The event also revealed Nvidia’s longer-term plans. Huang unveiled the next-gen CPU-GPU platform, dubbed Vera Rubin, which is set for release in the second half of 2026, with the Rubin Ultra GPUs following a year later in 2027. He highlighted their immense power, noting that Blackwell offers 68 times the computing power of its Hopper line, while Rubin represents a 900-fold increase. The Vera Rubin name honors the astronomer known for discovering dark matter, and Huang noted a future line would be named after physicist Richard Feynman.
Huang delivered his keynote address at San Jose’s McEnery Convention Center, sporting his signature black leather jacket. He called the weeklong GPU Technology Conference “the Super Bowl of AI,” with Nvidia expecting around 25,000 attendees to join.
Huang also highlighted the surging demand for Nvidia GPUs. He revealed that in its 2025 fiscal year, which ended in late January, the company shipped 3.6 million Blackwell GPUs to America’s top four cloud providers—Microsoft (NASDAQ: MSFT), Alphabet (NASDAQ: GOOGL), Amazon (NASDAQ: AMZN), and Meta Platforms (NASDAQ: META). This is a sharp increase from the 1.3 million Hopper GPUs shipped the year before.
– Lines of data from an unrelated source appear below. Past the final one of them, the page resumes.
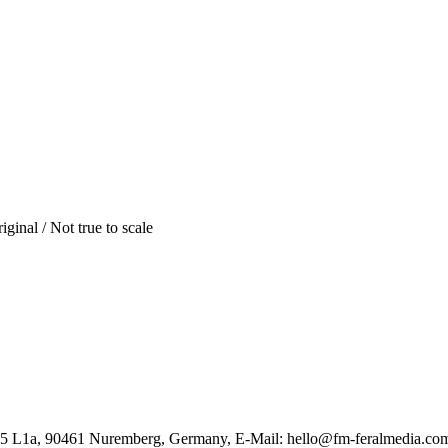
iginal / Not true to scale
85 L1a, 90461 Nuremberg, Germany, E-Mail: hello@fm-feralmedia.co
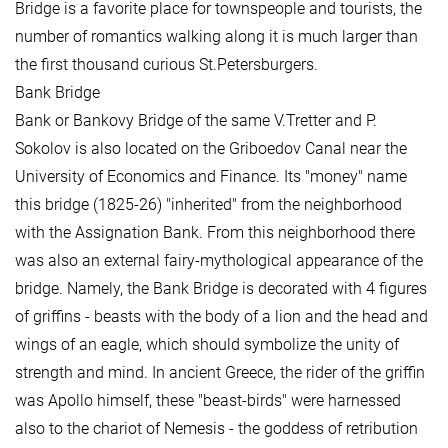
Bridge is a favorite place for townspeople and tourists, the
number of romantics walking along it is much larger than
the first thousand curious St.Petersburgers.
Bank Bridge
Bank or Bankovy Bridge of the same V.Tretter and P.
Sokolov is also located on the Griboedov Canal near the
University of Economics and Finance. Its "money" name
this bridge (1825-26) "inherited" from the neighborhood
with the Assignation Bank. From this neighborhood there
was also an external fairy-mythological appearance of the
bridge. Namely, the Bank Bridge is decorated with 4 figures
of griffins - beasts with the body of a lion and the head and
wings of an eagle, which should symbolize the unity of
strength and mind. In ancient Greece, the rider of the griffin
was Apollo himself, these "beast-birds" were harnessed
also to the chariot of Nemesis - the goddess of retribution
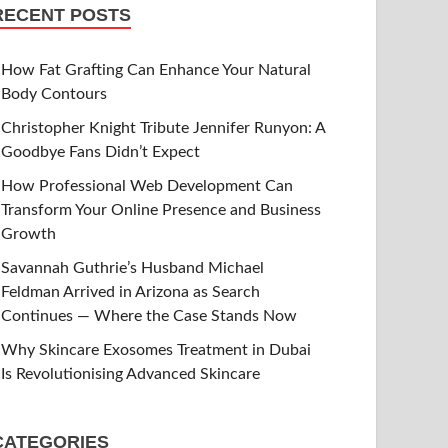
RECENT POSTS
How Fat Grafting Can Enhance Your Natural
Body Contours
Christopher Knight Tribute Jennifer Runyon: A
Goodbye Fans Didn’t Expect
How Professional Web Development Can
Transform Your Online Presence and Business
Growth
Savannah Guthrie’s Husband Michael
Feldman Arrived in Arizona as Search
Continues — Where the Case Stands Now
Why Skincare Exosomes Treatment in Dubai
Is Revolutionising Advanced Skincare
CATEGORIES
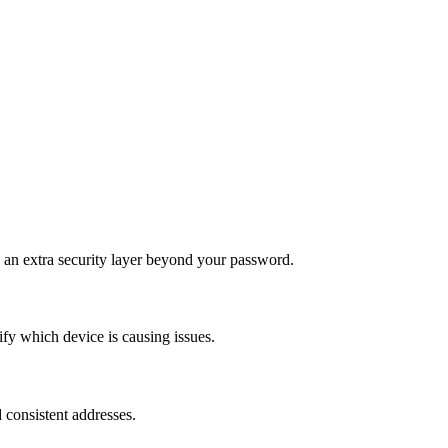
 an extra security layer beyond your password.
y which device is causing issues.
d consistent addresses.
In addition, Nvidia announced a new partnership with General Motors (NYSE: GM). The collaboration will focus on training AI manufacturing models to help build what Huang described as GM’s “future self-driving car fleet.” He added, “The time for autonomous vehicles has arrived.”
Despite the buzz, Nvidia (NASDAQ: NVDA) shares fell over 3% in Tuesday trading and are down 13% year-to-date. Ahead of the conference, Bank of America analysts suggested its recent pullback could offer a buying opportunity for investors, reaffirming a $200 price target that sits above the $177 consensus of analysts tracked by Visible Alpha.